23 Nisan’da saat 12.49’da İstanbul sallandı. 6,2 büyüklüğünde, 13 saniye süren bir deprem…

Kulağa kısa geliyor, değil mi? Ama o saniyelerin içinde panik, korku ve belirsizlik vardı. Sadece binalar değil, kalpler de titredi. Deprem yalnızca İstanbul’da değil; İzmir’de, Manisa’da, Balıkesir’de, Uşak’ta da hissedildi. Ve bu şehirlerde yaşayan herkes bir anda sokağa döküldü.

Deprem anlarında en çok hissettiğimiz şey yalnızlıkla karışık bir çaresizliktir. Ve her deprem bize aynı acı gerçeği tekrar hatırlatır: Balık hafızalıyız! 1999’un acısını, 2011 Van’ın yıkımını, 2020 Elazığ’ı, 2023 Kahramanmaraş’ı… Her biri canımızdan bir parça götürdü. O anlarda sözler verdik, “Bir daha olmayacak” dedik, “Ders aldık” dedik.  Sarsıntı geçiyor, gündem değişiyor, hayat normaline dönüyor. Ama unutmamak, bu coğrafyada hayatta kalmanın ilk kuralı olmalı!

Manisa’da yaşıyoruz. Burası da birinci deprem bölgesi. Kentte zaman zaman sarsıntılar olur, bazen gece yarısı yataktan fırlar, “Az önce bir şey oldu mu?” diye birbirimize bakarız. O anlar bize ne kadar kırılgan olduğumuzu hatırlatır.

Ama alışmakla hazırlıklı olmak arasında dağlar kadar fark var. Biz genellikle alışıyoruz, hazırlanmıyoruz. Ne kadar hazırız ki depreme? Deprem çantası? Hazır değil. Toplanma alanı? Nerede olduğunu bilen yok. Binamız sağlam mı? Hiç baktırmadık bile.

Yöneticilerimiz de aynı döngüde. Her büyük depremin ardından tanıdık cümleler: “Depreme dirençli şehirler kuracağız”, “Harekete geçeceğiz”, “Önlem alacağız.” Evet, belki birkaç toplantı yapılıyor, birkaç açıklama geliyor ama sonra onlar da gündemin tozlu raflarında yerini alıyor.

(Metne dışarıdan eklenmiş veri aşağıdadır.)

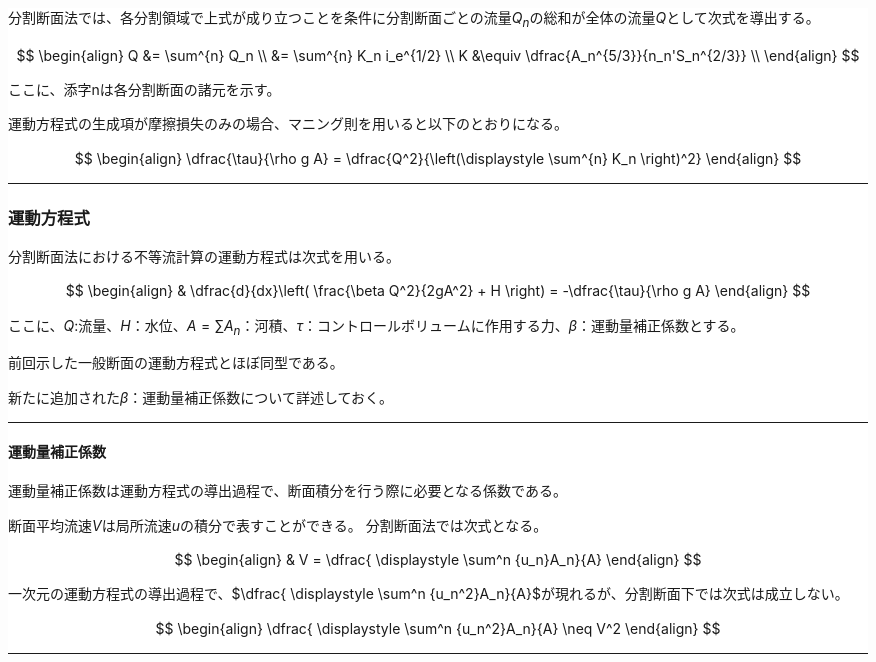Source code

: 
分割断面法では、各分割領域で上式が成り立つことを条件に分割断面ごとの流量$Q_n$の総和が全体の流量$Q$として次式を導出する。

$$
\begin{align}
 Q &= \sum^{n} Q_n \\
  &=  \sum^{n} K_n i_e^{1/2} \\
 K &\equiv \dfrac{A_n^{5/3}}{n_n'S_n^{2/3}} \\
\end{align}
$$

ここに、添字nは各分割断面の諸元を示す。

運動方程式の生成項が摩擦損失のみの場合、マニング則を用いると以下のとおりになる。

$$
\begin{align}
 \dfrac{\tau}{\rho g A} = \dfrac{Q^2}{\left(\displaystyle \sum^{n} K_n \right)^2}
\end{align}
$$

---

### 運動方程式

分割断面法における不等流計算の運動方程式は次式を用いる。

$$
\begin{align}
& \dfrac{d}{dx}\left( \frac{\beta Q^2}{2gA^2} + H \right) = -\dfrac{\tau}{\rho g A} 
\end{align}
$$

ここに、$Q$:流量、$H$：水位、$A=\sum A_n$：河積、$\tau$：コントロールボリュームに作用する力、$\beta$：運動量補正係数とする。

前回示した一般断面の運動方程式とほぼ同型である。

新たに追加された$\beta$：運動量補正係数について詳述しておく。

---

#### 運動量補正係数

運動量補正係数は運動方程式の導出過程で、断面積分を行う際に必要となる係数である。

断面平均流速$V$は局所流速$u$の積分で表すことができる。
分割断面法では次式となる。

$$
\begin{align}
& V = \dfrac{ \displaystyle \sum^n {u_n}A_n}{A}
\end{align}
$$

一次元の運動方程式の導出過程で、$\dfrac{ \displaystyle \sum^n {u_n^2}A_n}{A}$が現れるが、分割断面下では次式は成立しない。

$$
\begin{align}
\dfrac{ \displaystyle \sum^n {u_n^2}A_n}{A} \neq V^2 
\end{align}
$$

---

Oysa bu topraklarda yaşamak depremin kader olmadığını ve bu bilinçle yaşamayı öğrenmek demek. Deprem bir doğal afet ama onu felakete dönüştüren bizim hazırlıksız oluşumuz.

Deprem kapıyı çalmıyor, direkt içeri dalıyor. Ve o an geldiğinde ‘Keşke’ demenin hiçbir faydası olmuyor.

İstanbul’da yaşanan sarsıntı hepimize çok net bir mesaj verdi: “Sıra kimde, bilmiyorsunuz. Hazırlıklı olun.”

Unutmayın, deprem hepimizin meselesi… Ve şimdi sormamız gereken tek bir soru var: “Bir sonraki depremden önce neyi değiştireceğiz?”